Текст для упражнения ::
Всепонятность – модус забвения. Т.е. чтобы понимать, надо забывать. И забытым понимать. Так вот, все забывают, а философы помнят. И сквозь гул понимания они слушают язык забытого. И рассказывают, а их не понимают. Философия всегда имеет в виду не то, что обычно имеется в виду, и говорит не о том, о чем говорят. У нее немая речь. И дословное письмо.

14. Что же превращает обычную речь в философскую? Какова структура ситуации, в которой твоя речь становится метафизической, а твой язык превращается в язык философии. Важнейший элемент этой ситуации – встреча с немотствующим. С безгласным. Эта встреча меняет твою речь. Она становится косвенной. Окольной. Философия косноязычна. Кто хорошо говорит, тот не философ.

 

 

– 417 –

 

Второй элемент ситуации – это стремление дать слово дословному. Вернуть голос безгласному. Любой философский текст должен пройти испытание голосом. Пройти испытание, чтобы стать литературой. Философ не столько ученый, сколько артист. Его речь не только исследует, но и занимает.

Из того факта, что философия занята собой, следует, что человек не является центром философии. Не к нему ведут ее пути. Если бы все пути философии вели к человеку, то онтология стала бы антропологией. Но человек смещен из центра. И поэтому существует онтология как непрерывно возобновляемое усилие по смещению человека из центра. Несовпадение центра и человека, смещение самого центра позволяют говорить об антропологических конфигурациях философии. Невозможность говорения о человеке из одного центра, по одному правилу заставляет ввести представление о метафизических складках человека. Эти складки образуются в результате наложения трансцендентного и эмпирического миров. Встречи абсолютного и относительного. Встречи мистериальной. За эмпирическим содержанием всегда можно найти мистериальное содержание. Но между ними нет логически однородного перехода. А это значит, что установление антропологического смысла редуцирует метафизическое содержание, а установление метафизического измерения событий блокирует антропологическое содержание. Обнаружение метафизического содержания основано на принципе поводка, т.е. постепенном устранении следов человека в языке и обнаружении контрфактуального. Метафизического. Либо на редукции метафизического и установлении антропологического смысла. Метафизические складки образуются по четырем модусам: ускользания, расширения, рождения и заполнения человеческого в человеке.

15. Философская антропология распадается, с одной стороны, на изучение антропологических конфигураций в философии, а с другой – она проясняет вопрос о метафизических складках человека.

Везде следы человека. Всюду он наследил. Все заполнено антропологическими конфигурациями. Особенно язык. Он не только пространственно-временной. Он еще и антропологический.

Например, понятие пустоты. Оно является не физическим, а антропологическим. Если бы оно было физическим, то тогда отсутствие вещи предшествовало бы ее присутствию. Что нелепо. Пустота носит вербальный характер. Она образуется с появлением

 

 

– 418 –

 

слова, которое отделяет и затормаживает. И в этой отгороженности возникает пустота, которую нужно чем-то заполнить. Но чем? От характера заполнения пустоты зависит образование метафизических складок человека. Четыре фигуры заполнения: бог, другой, тело, сам – делают возможными четыре складки человека: трансцендентной, коммуникативной, позитивной и личностной.

Пункт задания a :: Выпишите из записей ниже все строки, в которых встречается строка «value».

Сохранённые записи данных
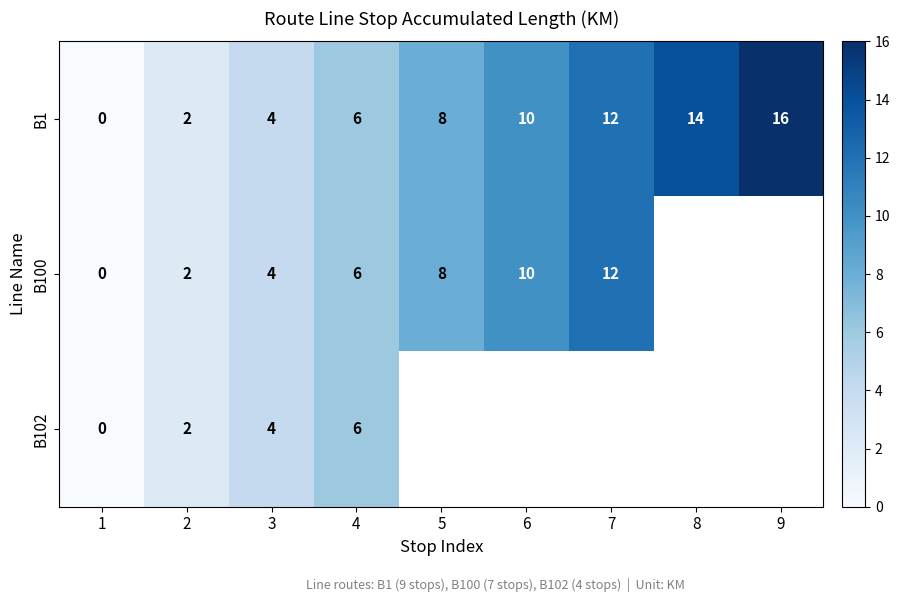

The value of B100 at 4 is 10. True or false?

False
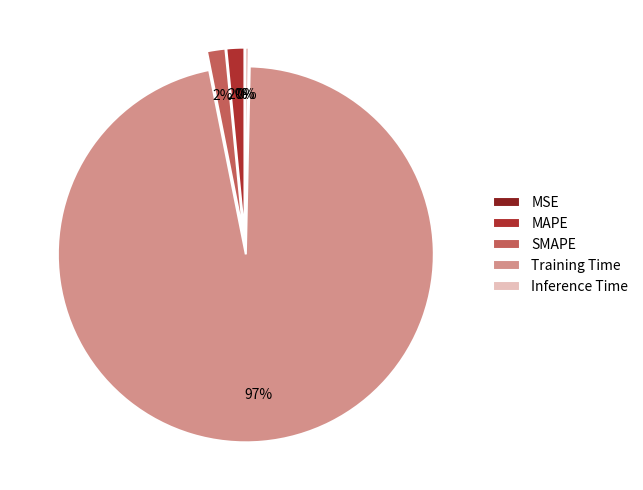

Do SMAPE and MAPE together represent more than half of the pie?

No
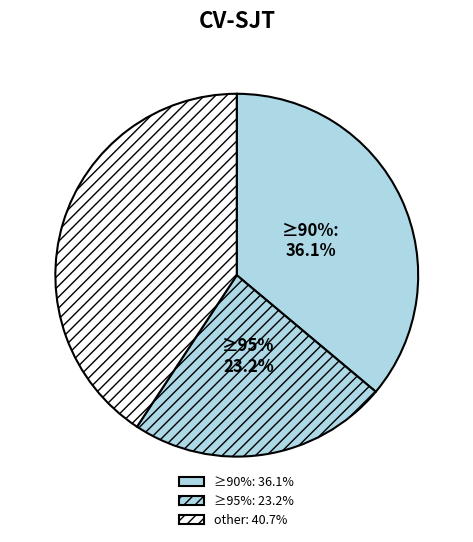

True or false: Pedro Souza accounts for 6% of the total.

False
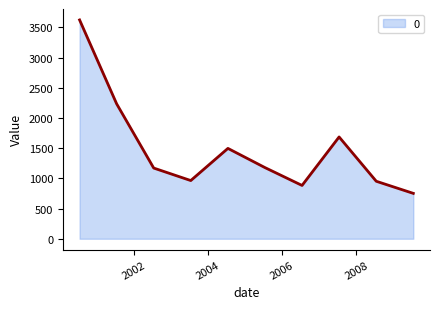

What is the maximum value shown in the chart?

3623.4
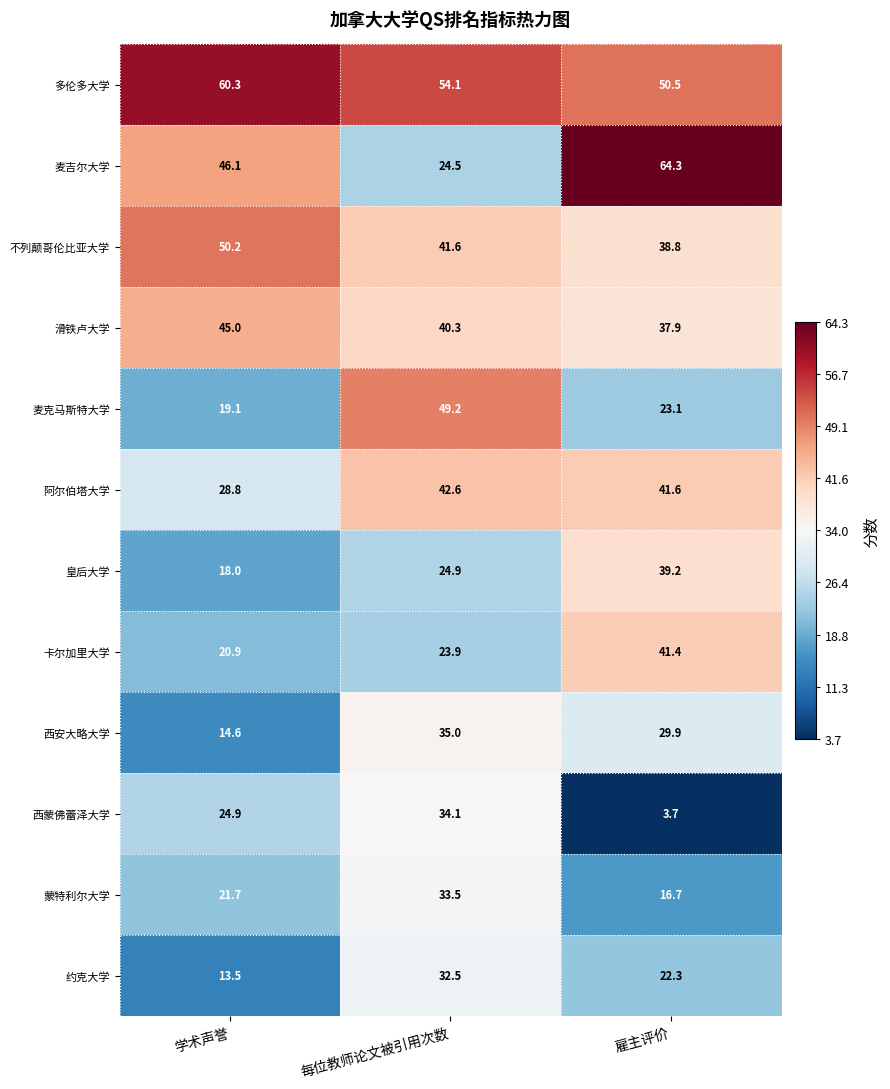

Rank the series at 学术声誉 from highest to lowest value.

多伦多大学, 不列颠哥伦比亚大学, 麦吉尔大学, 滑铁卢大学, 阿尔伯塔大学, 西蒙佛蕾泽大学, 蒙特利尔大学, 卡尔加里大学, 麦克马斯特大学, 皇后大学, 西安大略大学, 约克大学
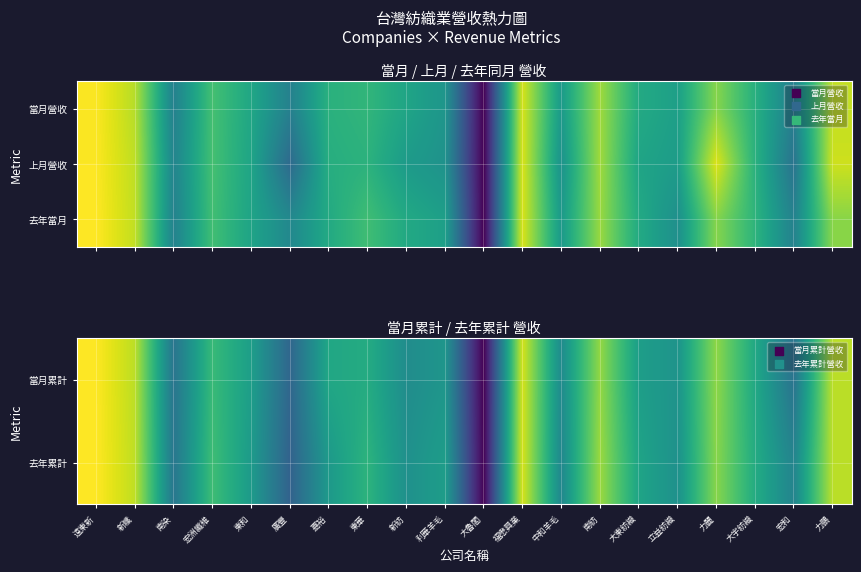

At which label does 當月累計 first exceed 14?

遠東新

Пункт задания b :: Пожалуйста, продублируйте без изменений отрезок текста о философии выше от слов «15. Философская антропология» до слов «еще и антропологический.» включительно.

Ожидаемый ответ a ::
The value of B100 at 4 is 10. True or false?
What is the maximum value shown in the chart?
Rank the series at 学术声誉 from highest to lowest value.

Ожидаемый ответ b ::
15. Философская антропология распадается, с одной стороны, на изучение антропологических конфигураций в философии, а с другой – она проясняет вопрос о метафизических складках человека.

Везде следы человека. Всюду он наследил. Все заполнено антропологическими конфигурациями. Особенно язык. Он не только пространственно-временной. Он еще и антропологический.